Boucher v. Wal-Mart Canada Corp. et al. 2014 ONCA 419

Damage Awards - Damages - Master and Servant - Torts

Boucher sued Wal-Mart and its employee, Pinnock, for constructive dismissal and for damages.
The Ontario Superior Court, sitting with a jury, found that Boucher had been constructively dismissed and awarded her damages equivalent to 20 weeks salary, as specified in her employment contract. The jury also awarded her damages of $1.2 million against Wal-Mart, ($200,000 in aggravated damages for the manner in which she was dismissed, and $1 million in punitive damages). The jury also awarded damages of $250,000 against Pinnock ($100,000 for intentional infliction of mental suffering, and $150,000 in punitive damages). On appeal, Pinnock and Wal-Mart challenged both their liability for and the amount of damages for intentional infliction of mental suffering, aggravated damages and punitive damages. Boucher cross-appealed against Wal-Mart, asking for $726,601 to compensate her for her loss of income until retirement.
The Ontario Court of Appeal, Hoy, A.C.J.O. dissenting in part, upheld the award of $100,000 against Pinnock for intentional infliction of mental suffering, and the aggravated damages award of $200,000 against Wal-Mart. The Court allowed the appeals on punitive damages and reduced the award against Pinnock from $150,000 to $10,000 and the award
against Wal-Mart from $1 million to $100,000. “Especially in the light of the significant compensatory awards against each appellant, those amounts are all that is rationally required to punish Pinnock and Wal-Mart and to denounce and deter their conduct.” The Court dismissed Boucher’s cross-appeal. The trial judge correctly ruled that as Boucher had not suffered a loss of earning capacity, her loss of future income claim was limited to the amount provided for in her employment contract. In dissent, Hoy, A.C.J.O., would have reduced the aggravated damages awarded against Wal-Mart from $200,000 to $25,000.

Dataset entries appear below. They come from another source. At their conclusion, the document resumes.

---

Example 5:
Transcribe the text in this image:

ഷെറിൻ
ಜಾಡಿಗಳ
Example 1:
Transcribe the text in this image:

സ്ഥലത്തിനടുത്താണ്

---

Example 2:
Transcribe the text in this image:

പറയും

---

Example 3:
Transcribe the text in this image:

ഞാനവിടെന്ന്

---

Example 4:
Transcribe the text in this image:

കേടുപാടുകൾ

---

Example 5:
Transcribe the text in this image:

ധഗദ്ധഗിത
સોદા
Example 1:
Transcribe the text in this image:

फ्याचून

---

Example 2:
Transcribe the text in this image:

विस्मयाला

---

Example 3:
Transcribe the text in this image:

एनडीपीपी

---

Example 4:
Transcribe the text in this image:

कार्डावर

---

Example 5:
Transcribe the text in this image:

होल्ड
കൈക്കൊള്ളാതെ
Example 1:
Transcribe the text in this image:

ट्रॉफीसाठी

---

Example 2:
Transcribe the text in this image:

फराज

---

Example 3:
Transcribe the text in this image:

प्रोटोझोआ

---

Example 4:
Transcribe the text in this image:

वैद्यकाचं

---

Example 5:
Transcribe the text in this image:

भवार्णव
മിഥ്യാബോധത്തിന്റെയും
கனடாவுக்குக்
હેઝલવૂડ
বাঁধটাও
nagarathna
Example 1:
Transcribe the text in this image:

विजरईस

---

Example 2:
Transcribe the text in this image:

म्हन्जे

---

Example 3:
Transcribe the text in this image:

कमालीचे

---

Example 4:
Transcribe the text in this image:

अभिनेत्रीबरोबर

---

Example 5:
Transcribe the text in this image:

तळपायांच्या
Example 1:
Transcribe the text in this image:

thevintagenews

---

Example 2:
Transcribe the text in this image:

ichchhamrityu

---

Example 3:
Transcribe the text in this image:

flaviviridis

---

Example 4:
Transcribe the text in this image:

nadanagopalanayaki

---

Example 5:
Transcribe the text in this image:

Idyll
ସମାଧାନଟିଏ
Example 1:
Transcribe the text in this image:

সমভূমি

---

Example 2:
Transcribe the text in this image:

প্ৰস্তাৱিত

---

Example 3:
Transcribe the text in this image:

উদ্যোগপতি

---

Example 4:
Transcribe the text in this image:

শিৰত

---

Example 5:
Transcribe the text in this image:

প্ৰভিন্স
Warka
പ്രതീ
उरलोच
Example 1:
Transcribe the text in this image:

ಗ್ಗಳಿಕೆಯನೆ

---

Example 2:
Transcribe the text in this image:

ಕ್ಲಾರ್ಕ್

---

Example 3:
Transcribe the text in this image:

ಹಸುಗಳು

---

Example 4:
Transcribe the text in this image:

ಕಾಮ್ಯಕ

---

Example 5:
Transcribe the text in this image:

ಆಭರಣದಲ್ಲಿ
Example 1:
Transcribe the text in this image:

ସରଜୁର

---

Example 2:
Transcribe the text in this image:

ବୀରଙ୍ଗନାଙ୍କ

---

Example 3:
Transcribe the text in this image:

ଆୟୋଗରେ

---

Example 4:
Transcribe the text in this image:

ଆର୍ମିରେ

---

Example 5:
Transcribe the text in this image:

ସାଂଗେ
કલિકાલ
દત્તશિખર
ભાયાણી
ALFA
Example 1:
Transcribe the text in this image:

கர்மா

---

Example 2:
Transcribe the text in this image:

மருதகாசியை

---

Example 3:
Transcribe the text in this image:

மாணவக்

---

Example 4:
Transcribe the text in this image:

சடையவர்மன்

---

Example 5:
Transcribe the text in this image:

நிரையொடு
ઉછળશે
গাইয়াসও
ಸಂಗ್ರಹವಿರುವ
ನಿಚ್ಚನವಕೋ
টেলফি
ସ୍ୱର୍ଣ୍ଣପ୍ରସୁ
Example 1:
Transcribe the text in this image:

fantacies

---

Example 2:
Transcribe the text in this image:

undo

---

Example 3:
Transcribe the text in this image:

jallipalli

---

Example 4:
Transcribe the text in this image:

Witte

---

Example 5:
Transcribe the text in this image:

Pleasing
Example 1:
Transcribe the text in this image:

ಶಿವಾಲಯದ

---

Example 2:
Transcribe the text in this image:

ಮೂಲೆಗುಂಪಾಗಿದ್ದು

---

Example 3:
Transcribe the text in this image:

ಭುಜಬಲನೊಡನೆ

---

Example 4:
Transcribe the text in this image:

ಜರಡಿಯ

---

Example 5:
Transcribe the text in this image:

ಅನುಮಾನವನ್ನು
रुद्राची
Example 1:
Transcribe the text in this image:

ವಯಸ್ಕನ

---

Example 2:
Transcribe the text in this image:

Fasken Martineau DuMoulin LLP v. Human Rights Tribunal (B.C.) et al. 2014 SCC 39

Civil Rights - Partnership
McCormick was a lawyer and a partner in the Vancouver office of the Fasken Martineau DuMoulin LLP, an international law firm operating as an extra-provincial limited liability partnership registered under the Partnership Act. In December 2009, McCormick filed a complaint with the Human Rights Tribunal (B.C.) alleging that Fasken discriminated against him by requiring that he retire as an equity partner at the end of the year in which he turned 65, contrary to s. 13 of the Human Rights Code (B.C.) which prohibited discrimination in employment on the ground of age. Fasken applied to dismiss the complaint under ss. 27(1)(a) and (c) of the Code on the grounds that the Tribunal did not have jurisdiction over the complaint
and there was no reasonable prospect that it would succeed. The Tribunal dismissed the application, finding that it had jurisdiction over the complaint on the basis that McCormick was, for the purpose of the Code, employed by Fasken. Fasken applied for judicial review.
The British Columbia Supreme Court, in a decision reported at [2011] B.C.T.C. Uned. 713, dismissed the application. Fasken appealed.
The British Columbia Court of Appeal, in a decision reported at 325 B.C.A.C. 216; 553 W.A.C. 216, allowed the appeal. McCormick appealed.
The Supreme Court of Canada dismissed the appeal.